The bank’s policy committee reiterated that it is ready to raise rates further as needed to rein in inflation that leapt to nearly 59% in August and is expected to rise into next year. It has hiked rates by 2,150 basis points since June.

“Monetary tightening will be further strengthened as much as needed in a timely and gradual manner until a significant improvement in the inflation outlook is achieved,” the bank said after its policy-setting meeting.

In a Reuters poll, economists forecast a 500 basis-point hike with forecasts ranging from 27.5% to 31%.

The lira weakened to 27.0845 against the dollar, from 26.96 beforehand.
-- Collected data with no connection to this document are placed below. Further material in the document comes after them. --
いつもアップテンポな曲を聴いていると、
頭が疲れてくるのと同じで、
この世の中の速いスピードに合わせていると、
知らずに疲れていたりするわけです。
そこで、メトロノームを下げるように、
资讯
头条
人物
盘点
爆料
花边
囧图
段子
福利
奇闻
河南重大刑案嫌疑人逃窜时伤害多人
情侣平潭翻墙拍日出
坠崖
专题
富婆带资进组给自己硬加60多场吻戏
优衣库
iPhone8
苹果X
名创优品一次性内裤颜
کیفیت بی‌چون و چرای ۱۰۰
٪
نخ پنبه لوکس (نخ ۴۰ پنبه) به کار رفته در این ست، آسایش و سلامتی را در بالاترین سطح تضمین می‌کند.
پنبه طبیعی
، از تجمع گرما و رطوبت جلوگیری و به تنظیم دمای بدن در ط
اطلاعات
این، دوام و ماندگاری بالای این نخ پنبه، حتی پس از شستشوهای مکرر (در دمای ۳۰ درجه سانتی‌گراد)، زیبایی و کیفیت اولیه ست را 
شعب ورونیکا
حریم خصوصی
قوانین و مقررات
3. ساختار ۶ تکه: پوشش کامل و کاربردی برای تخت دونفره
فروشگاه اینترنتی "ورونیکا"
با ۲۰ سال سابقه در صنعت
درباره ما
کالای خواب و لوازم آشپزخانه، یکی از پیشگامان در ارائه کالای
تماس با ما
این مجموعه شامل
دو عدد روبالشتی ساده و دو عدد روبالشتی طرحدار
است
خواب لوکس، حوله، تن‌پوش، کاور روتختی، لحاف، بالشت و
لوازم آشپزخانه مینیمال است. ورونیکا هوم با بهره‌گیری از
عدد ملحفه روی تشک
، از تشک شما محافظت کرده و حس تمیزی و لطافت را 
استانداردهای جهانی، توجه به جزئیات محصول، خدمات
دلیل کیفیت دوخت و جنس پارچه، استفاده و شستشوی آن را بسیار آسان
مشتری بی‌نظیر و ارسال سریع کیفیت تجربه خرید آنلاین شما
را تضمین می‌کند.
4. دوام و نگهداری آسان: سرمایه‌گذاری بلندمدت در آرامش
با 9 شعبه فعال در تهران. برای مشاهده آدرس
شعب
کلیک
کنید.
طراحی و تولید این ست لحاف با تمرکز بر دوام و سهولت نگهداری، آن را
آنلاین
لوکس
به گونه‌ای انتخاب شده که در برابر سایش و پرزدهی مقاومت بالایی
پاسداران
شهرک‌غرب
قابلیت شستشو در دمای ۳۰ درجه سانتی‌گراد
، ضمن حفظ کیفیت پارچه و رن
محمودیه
Following his May re-election, Erdogan appointed former Wall Street banker Hafize Gaye Erkan to lead the central bank in June as authorities grappled with an economy strained by depleted FX reserves and soaring inflation expectations.

Previously Erdogan had supported a low interest rate policy despite high inflation, which triggered a currency crisis in late 2021 and pushed inflation above 85% last year. Partly due to lira deprecation, annual consumer price inflation is seen rising to around 60% by year end.

Last month the bank shocked with a 750-point hike that was seen to signal a new determination to battle inflation. Rates rose three times more than expected and sparked the biggest single-day lira rally since 2021.

Two weeks later, Erdogan - who since 2018 has repeatedly described himself as an “enemy” of “evil” interest rates - instead said tight monetary policy will help bring down inflation.

The lira has weakened nearly 70% in two years, primarily due to Erdogan’s long-standing opposition to high rates and influence over the central bank. It dropped again this summer as the new economic team loosened the state’s grip on forex markets and began shedding unorthodox policies and regulations.

The central bank has also selectively tightened credit and began rolling back a costly scheme, adopted to halt the late-2021 currency crash, that protects lira deposits against forex depreciation.

Based on last week’s Reuters poll, economists expect further monetary tightening to lift the policy rate to 35% by year-end, with forecasts ranging between 30% and 40%.

Earlier this month, the government lifted its year-end inflation forecast to 65% and trimmed economic growth forecasts. Erdogan said at the time: “With the support of tight monetary policy, we will bring down inflation to single digits again.”